Non-fatal errors within a handler. See core-types.md for details.

Accept loop errors

  • TLS handshake failure: Log and continue. The client may have offered no compatible ALPN, or the cert may be untrusted.
  • Handler panic: Caught by tokio's task isolation. The connection is dropped. Other connections continue.
  • Connection-level errors (quinn/iroh ConnectionError): Log and continue. The accept loop keeps running.

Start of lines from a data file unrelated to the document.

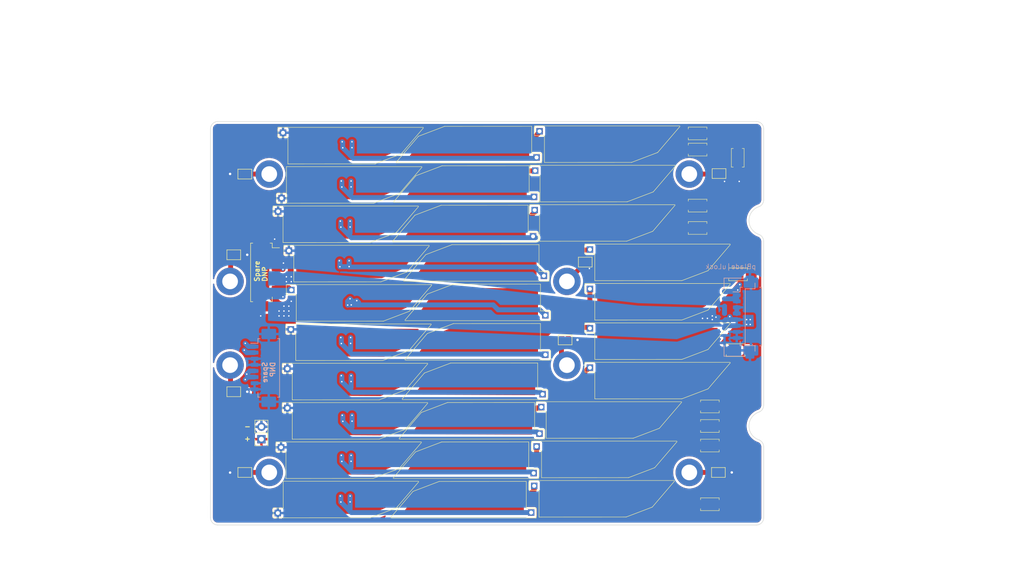
<source format=kicad_pcb>
(kicad_pcb
	(version 20240108)
	(generator "pcbnew")
	(generator_version "8.0")
	(general
		(thickness 1.6)
		(legacy_teardrops no)
	)
	(paper "USLetter")
	(title_block
		(title "TrisolX 1.25U Solar Panel")
		(date "2024-08-27")
		(rev "1")
		(company "CalgaryToSpace")
	)
	(layers
		(0 "F.Cu" signal)
		(31 "B.Cu" signal)
		(32 "B.Adhes" user "B.Adhesive")
		(33 "F.Adhes" user "F.Adhesive")
		(34 "B.Paste" user)
		(35 "F.Paste" user)
		(36 "B.SilkS" user "B.Silkscreen")
		(37 "F.SilkS" user "F.Silkscreen")
		(38 "B.Mask" user)
		(39 "F.Mask" user)
		(40 "Dwgs.User" user "User.Drawings")
		(41 "Cmts.User" user "User.Comments")
		(42 "Eco1.User" user "User.Eco1")
		(43 "Eco2.User" user "User.Eco2")
		(44 "Edge.Cuts" user)
		(45 "Margin" user)
		(46 "B.CrtYd" user "B.Courtyard")
		(47 "F.CrtYd" user "F.Courtyard")
		(48 "B.Fab" user)
		(49 "F.Fab" user)
		(50 "User.1" user)
		(51 "User.2" user)
		(52 "User.3" user)
		(53 "User.4" user)
		(54 "User.5" user)
		(55 "User.6" user)
		(56 "User.7" user)
		(57 "User.8" user)
		(58 "User.9" user)
	)
	(setup
		(stackup
			(layer "F.SilkS"
				(type "Top Silk Screen")
			)
			(layer "F.Paste"
				(type "Top Solder Paste")
			)
			(layer "F.Mask"
				(type "Top Solder Mask")
				(thickness 0.01)
			)
			(layer "F.Cu"
				(type "copper")
				(thickness 0.035)
			)
			(layer "dielectric 1"
				(type "core")
				(thickness 1.51)
				(material "FR4")
				(epsilon_r 4.5)
				(loss_tangent 0.02)
			)
			(layer "B.Cu"
				(type "copper")
				(thickness 0.035)
			)
			(layer "B.Mask"
				(type "Bottom Solder Mask")
				(thickness 0.01)
			)
			(layer "B.Paste"
				(type "Bottom Solder Paste")
			)
			(layer "B.SilkS"
				(type "Bottom Silk Screen")
			)
			(copper_finish "None")
			(dielectric_constraints no)
		)
		(pad_to_mask_clearance 0)
		(allow_soldermask_bridges_in_footprints no)
		(grid_origin 75 116)
		(pcbplotparams
			(layerselection 0x00010fc_ffffffff)
			(plot_on_all_layers_selection 0x0000000_00000000)
			(disableapertmacros no)
			(usegerberextensions no)
			(usegerberattributes yes)
			(usegerberadvancedattributes yes)
			(creategerberjobfile yes)
			(dashed_line_dash_ratio 12.000000)
			(dashed_line_gap_ratio 3.000000)
			(svgprecision 4)
			(plotframeref no)
			(viasonmask no)
			(mode 1)
			(useauxorigin no)
			(hpglpennumber 1)
			(hpglpenspeed 20)
			(hpglpendiameter 15.000000)
			(pdf_front_fp_property_popups yes)
			(pdf_back_fp_property_popups yes)
			(dxfpolygonmode yes)
			(dxfimperialunits yes)
			(dxfusepcbnewfont yes)
			(psnegative no)
			(psa4output no)
			(plotreference yes)
			(plotvalue yes)
			(plotfptext yes)
			(plotinvisibletext no)
			(sketchpadsonfab no)
			(subtractmaskfromsilk no)
			(outputformat 1)
			(mirror no)
			(drillshape 1)
			(scaleselection 1)
			(outputdirectory "")
		)
	)
	(net 0 "")
	(net 1 "+VDC")
	(net 2 "GND")
	(net 3 "Net-(SC1-+)")
	(net 4 "Net-(SC1--)")
	(net 5 "Net-(SC4-+)")
	(net 6 "Net-(SC2--)")
	(net 7 "Net-(SC7-+)")
	(net 8 "Net-(SC4--)")
	(net 9 "Net-(SC10-+)")
	(net 10 "Net-(SC5--)")
	(net 11 "Net-(SC13-+)")
	(net 12 "Net-(SC16-+)")
	(net 13 "Net-(SC8--)")
	(net 14 "Net-(SC19-+)")
	(net 15 "Net-(SC7--)")
	(net 16 "Net-(SC22-+)")
	(net 17 "Net-(SC10--)")
	(net 18 "Net-(SC11--)")
	(net 19 "Net-(SC25-+)")
	(net 20 "Net-(SC13--)")
	(net 21 "Net-(SC28-+)")
	(net 22 "Net-(SC14--)")
	(net 23 "Net-(SC16--)")
	(net 24 "Net-(SC17--)")
	(net 25 "Net-(SC19--)")
	(net 26 "Net-(SC20--)")
	(net 27 "Net-(SC22--)")
	(net 28 "Net-(SC23--)")
	(net 29 "Net-(JP3-A)")
	(net 30 "Net-(JP4-A)")
	(net 31 "Net-(JP7-A)")
	(net 32 "Net-(JP8-A)")
	(net 33 "Net-(SC25--)")
	(net 34 "Net-(SC26--)")
	(net 35 "Net-(SC28--)")
	(net 36 "Net-(SC29--)")
	(net 37 "Net-(JP1-A)")
	(net 38 "Net-(JP2-A)")
	(net 39 "Net-(JP5-A)")
	(net 40 "Net-(JP6-A)")
	(footprint "Connector_Molex:Molex_PicoBlade_53261-0871_1x08-1MP_P1.25mm_Horizontal" (layer "F.Cu") (at 85.9 105.6 -90))
	(footprint "Solar Panel Library:TrisolX Solar Wings" (layer "F.Cu") (at 132.9 111.866664 90))
	(footprint "Solar Panel Library:TrisolX Solar Wings" (layer "F.Cu") (at 151.7125 95.36111 -90))
	(footprint "Solar Panel Library:PMEG10020AELPX" (layer "F.Cu") (at 177 141 180))
	(footprint "Solar Panel Library:TrisolX Solar Wings" (layer "F.Cu") (at 130.3875 95.733332 90))
	(footprint "MountingHole:MountingHole_3.2mm_M3_DIN965_Pad" (layer "F.Cu") (at 147.8 124.56))
	(footprint "Solar Panel Library:TrisolX Solar Wings" (layer "F.Cu") (at 131.1 79.6 90))
	(footprint "Solar Panel Library:TrisolX Solar Wings" (layer "F.Cu") (at 163 103.416665 -90))
	(footprint "Jumper:SolderJumper-2_P1.3mm_Open_Pad1.0x1.5mm" (layer "F.Cu") (at 79.75 130))
	(footprint "Solar Panel Library:TrisolX Solar Wings" (layer "F.Cu") (at 132.3268 127.999996 90))
	(footprint "MountingHole:MountingHole_3.2mm_M3_DIN965_Pad" (layer "F.Cu") (at 87 85.5))
	(footprint "Jumper:SolderJumper-2_P1.3mm_Open_Pad1.0x1.5mm" (layer "F.Cu") (at 82 85.5 180))
	(footprint "MountingHole:MountingHole_3.2mm_M3_DIN965_Pad" (layer "F.Cu") (at 147.8 107.44))
	(footprint "Solar Panel Library:TrisolX Solar Wings" (layer "F.Cu") (at 151.6125 151.749995 -90))
	(footprint "Solar Panel Library:TrisolX Solar Wings" (layer "F.Cu") (at 130.5 144.133328 90))
	(footprint "Solar Panel Library:TrisolX Solar Wings" (layer "F.Cu") (at 99.9125 143.861104 -90))
	(footprint "Solar Panel Library:TrisolX Solar Wings" (layer "F.Cu") (at 101.9125 119.74444 -90))
	(footprint "MountingHole:MountingHole_3.2mm_M3_DIN965_Pad" (layer "F.Cu") (at 172.8 85.5))
	(footprint "Jumper:SolderJumper-2_P1.3mm_Open_Pad1.0x1.5mm" (layer "F.Cu") (at 178.8756 85.393))
	(footprint "Solar Panel Library:TrisolX Solar Wings" (layer "F.Cu") (at 132.6 103.799998 90))
	(footprint "Solar Panel Library:TrisolX Solar Wings" (layer "F.Cu") (at 130 152.199994 90))
	(footprint "Jumper:SolderJumper-2_P1.3mm_Open_Pad1.0x1.5mm" (layer "F.Cu") (at 79.75 102))
	(footprint "MountingHole:MountingHole_3.2mm_M3_DIN965_Pad" (layer "F.Cu") (at 172.8 146.5))
	(footprint "Solar Panel Library:PMEG10020AELPX" (layer "F.Cu") (at 182.696 82.1672 -90))
	(footprint "Solar Panel Library:PMEG10020AELPX" (layer "F.Cu") (at 174.5 96.5182 180))
	(footprint "Jumper:SolderJumper-2_P1.3mm_Open_Pad1.0x1.5mm" (layer "F.Cu") (at 147.4333 119.4036))
	(footprint "Solar Panel Library:PMEG10020AELPX" (layer "F.Cu") (at 177 133 180))
	(footprint "MountingHole:MountingHole_3.2mm_M3_DIN965_Pad" (layer "F.Cu") (at 79 124.56))
	(footprint "Jumper:SolderJumper-2_P1.3mm_Open_Pad1.0x1.5mm" (layer "F.Cu") (at 82 146.5 180))
	(footprint "Solar Panel Library:TrisolX Solar Wings" (layer "F.Cu") (at 101.5125 103.666664 -90))
	(footprint "Solar Panel Library:TrisolX Solar Wings" (layer "F.Cu") (at 130.5875 87.666666 90))
	(footprint "Solar Panel Library:TrisolX Solar Wings" (layer "F.Cu") (at 152.7125 79.25 -90))
	(footprint "Solar Panel Library:PMEG10020AELPX" (layer "F.Cu") (at 174.5 91.9462 180))
	(footprint "MountingHole:MountingHole_3.2mm_M3_DIN965_Pad" (layer "F.Cu") (at 87 146.5))
	(footprint "Solar Panel Library:PMEG10020AELPX" (layer "F.Cu") (at 182.75 106 180))
	(footprint "Connector_PinHeader_2.54mm:PinHeader_2x01_P2.54mm_Vertical" (layer "F.Cu") (at 85.4 139.7 90))
	(footprint "Solar Panel Library:TrisolX Solar Wings" (layer "F.Cu") (at 102.0125 111.705552 -90))
	(footprint "Solar Panel Library:TrisolX Solar Wings" (layer "F.Cu") (at 100.3125 79.55 -90))
	(footprint "Solar Panel Library:TrisolX Solar Wings" (layer "F.Cu") (at 153.0625 135.638885 -90))
	(footprint "Solar Panel Library:TrisolX Solar Wings" (layer "F.Cu") (at 163 119.527775 -90))
	(footprint "Jumper:SolderJumper-2_P1.3mm_Open_Pad1.0x1.5mm" (layer "F.Cu") (at 178.744 146.5))
	(footprint "Solar Panel Library:TrisolX Solar Wings"
		(layer "F.Cu")
		(uuid "b487e1a0-150c-4099-bf0b-c5a6f0739bc3")
		(at 163 111.47222 -90)
		(property "Reference" "SC13"
			(at 0 -0.5 -90)
			(unlocked yes)
			(layer "F.SilkS")
			(hide yes)
			(uuid "0c61cb4e-4fcb-45a6-aeb5-f284a7d2aa2d")
			(effects
				(font
					(size 1 1)
					(thickness 0.1)
				)
			)
		)
		(property "Value" "Solar_Cell"
			(at 0 1 -90)
			(unlocked yes)
			(layer "F.Fab")
			(hide yes)
			(uuid "fc8302ec-d272-4762-8e9d-a2d2f84bbb8d")
			(effects
				(font
					(size 1 1)
					(thickness 0.15)
				)
			)
		)
		(property "Footprint" "Solar Panel Library:TrisolX Solar Wings"
			(at 0 0 -90)
			(unlocked yes)
			(layer "F.Fab")
			(hide yes)
			(uuid "39125b28-c103-4a6d-9708-ac8924401967")
			(effects
				(font
					(size 1 1)
					(thickness 0.15)
				)
			)
		)
		(property "Datasheet" ""
			(at 0 0 -90)
			(unlocked yes)
			(layer "F.Fab")
			(hide yes)
			(uuid "74598864-4ec5-4422-a943-1d79a045e0f8")
			(effects
				(font
					(size 1 1)
					(thickness 0.15)
				)
			)
		)
		(property "Description" "Single solar cell"
			(at 0 0 -90)
			(unlocked yes)
			(layer "F.Fab")
			(hide yes)
			(uuid "c592e3b9-874b-4fe6-bb23-9255a42f2018")
			(effects
				(font
					(size 1 1)
					(thickness 0.15)
				)
			)
		)
		(path "/2c4bd16c-739e-44e7-a789-97c50feb279e")
		(sheetname "Root")
		(sheetfile "Solar_Panels_1p25U.kicad_sch")
		(attr smd)
		(fp_line
			(start -3.6 11.53)
			(end -1.6 11.5)
			(stroke
				(width 0.1)
				(type default)
			)
			(layer "F.SilkS")
			(uuid "7ddbefc3-9ebd-4f08-8ac8-3391520c6293")
		)
		(fp_line
			(start -1.6 11.5)
			(end -1.6 9.5)
			(stroke
				(width 0.1)
				(type default)
			)
			(layer "F.SilkS")
			(uuid "21672554-ef36-4e53-adbb-fe99959d0593")
		)
		(fp_line
			(start -1.6 9.5)
			(end 3.87 9.5)
			(stroke
				(width 0.1)
				(type default)
			)
			(layer "F.SilkS")
			(uuid "66eab64c-1b75-4ba5-af8a-2c4df46e3c99")
		)
		(fp_line
			(start 3.87 9.5)
			(end 3.86 -8.29)
			(stroke
				(width 0.1)
				(type default)
			)
			(layer "F.SilkS")
			(uuid "2dde763c-95ab-41d8-a0a7-01663d2e5f31")
		)
		(fp_line
			(start 3.86 -8.29)
			(end 1.83 -13.63)
			(stroke
				(width 0.1)
				(type default)
			)
			(layer "F.SilkS")
			(uuid "c0f3c1c2-8fb4-4810-b5d1-f404e385383f")
		)
		(fp_line
			(start 1.83 -13.63)
			(end -3.5 -18.19)
			(stroke
				(width 0.1)
				(type default)
			)
			(layer "F.SilkS")
			(uuid "3ea9dc5e-438a-4334-a137-9e9cc3a00e9c")
		)
		(fp_line
			(start -3.6 -18.16)
			(end -3.6 11.53)
			(stroke
				(width 0.1)
				(type default)
			)
			(layer "F.SilkS")
			(uuid "f14a3834-01a4-449c-8c64-23b03db5d4f8")
		)
		(fp_line
			(start -3.4 11.6)
			(end -1.6 11.6)
			(stroke
				(width 0.05)
				(type default)
			)
			(layer "B.CrtYd")
			(uuid "915c9e33-9142-4a33-92d0-bcf88ff6f1c5")
		)
		(fp_line
			(start -1.6 11.6)
			(end -1.6 9.5)
			(stroke
				(width 0.05)
				(type default)
			)
			(layer "B.CrtYd")
			(uuid "d30c9e49-a649-420e-a81e-9613734517b0")
		)
		(fp_line
			(start -3.4 9.5)
			(end -3.4 11.6)
			(stroke
				(width 0.05)
				(type default)
			)
			(layer "B.CrtYd")
			(uuid "d2f81945-887a-47dc-b401-fec82e
... [434067 chars truncated]
</source>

Key Differences from Reference Implementation

Aspect Reference (alknet-main) New Model
Transport TransportAcceptor trait, TransportKind enum quinn::Endpoint + iroh::Endpoint, ALPN dispatch
Listener config ListenerConfig enum (Stream/Http/Dns) Single HandlerRegistry, ALPN dispatch
Protocol detection Byte-peeking (stealth::detect_protocol) ALPN negotiation (TLS layer)
Stealth mode SSH-over-TLS with byte-peek HTTP handler on h2/http/1.1 serves decoy
Accept loop Per-transport, SSH-centric Per-connection-source, ALPN-agnostic
Handler model ServerHandler + russh::server::Handler ProtocolHandler::handle(Connection, &AuthContext)
Config ServeOptions builder StaticConfig + HandlerRegistry + AlknetEndpoint::new()
iroh Separate IrohAcceptor + IrohTransport Option<iroh::Endpoint> on AlknetEndpoint
Network vs auth identity Conflated (TLS cert + SSH key both "auth") Explicitly separated (TLS/NodeId = network, SSH key/token = auth)

Design Decisions

Decision ADR Summary
Multi-connectivity endpoint (quinn + iroh) ADR-010 Both optional, both feed same ALPN router
Static handler registration ADR-010 Two-way door, start static, add ArcSwap later
TCP is not an endpoint concern ADR-010 TCP SSH is a handler concern, not core
No byte-peeking, ALPN dispatch only ADR-001 TLS layer handles protocol detection
Stealth mode = HTTP handler on standard ALPNs ADR-010 Decoy via ALPN routing, not byte-peek
Network identity ≠ auth identity ADR-010 TLS cert/NodeId = network, SSH key/token = auth
Handler panics isolated ADR-010 tokio task isolation, connection closes

Open Questions

See open-questions.md for full details.

  • OQ-04: Resolved — HandlerRegistry is static at startup.
  • OQ-05: Resolved — multi-connectivity endpoint with quinn + iroh, both feature-gated.
  • OQ-12: Resolved — two distinct TLS identity use cases: RFC 7250 raw keys (default, P2P) and X.509 certs (domain-hosted, browsers). ACME auto-provisioning designed in ADR-027; RawKey decoupled from the iroh feature (available in quinn-only builds).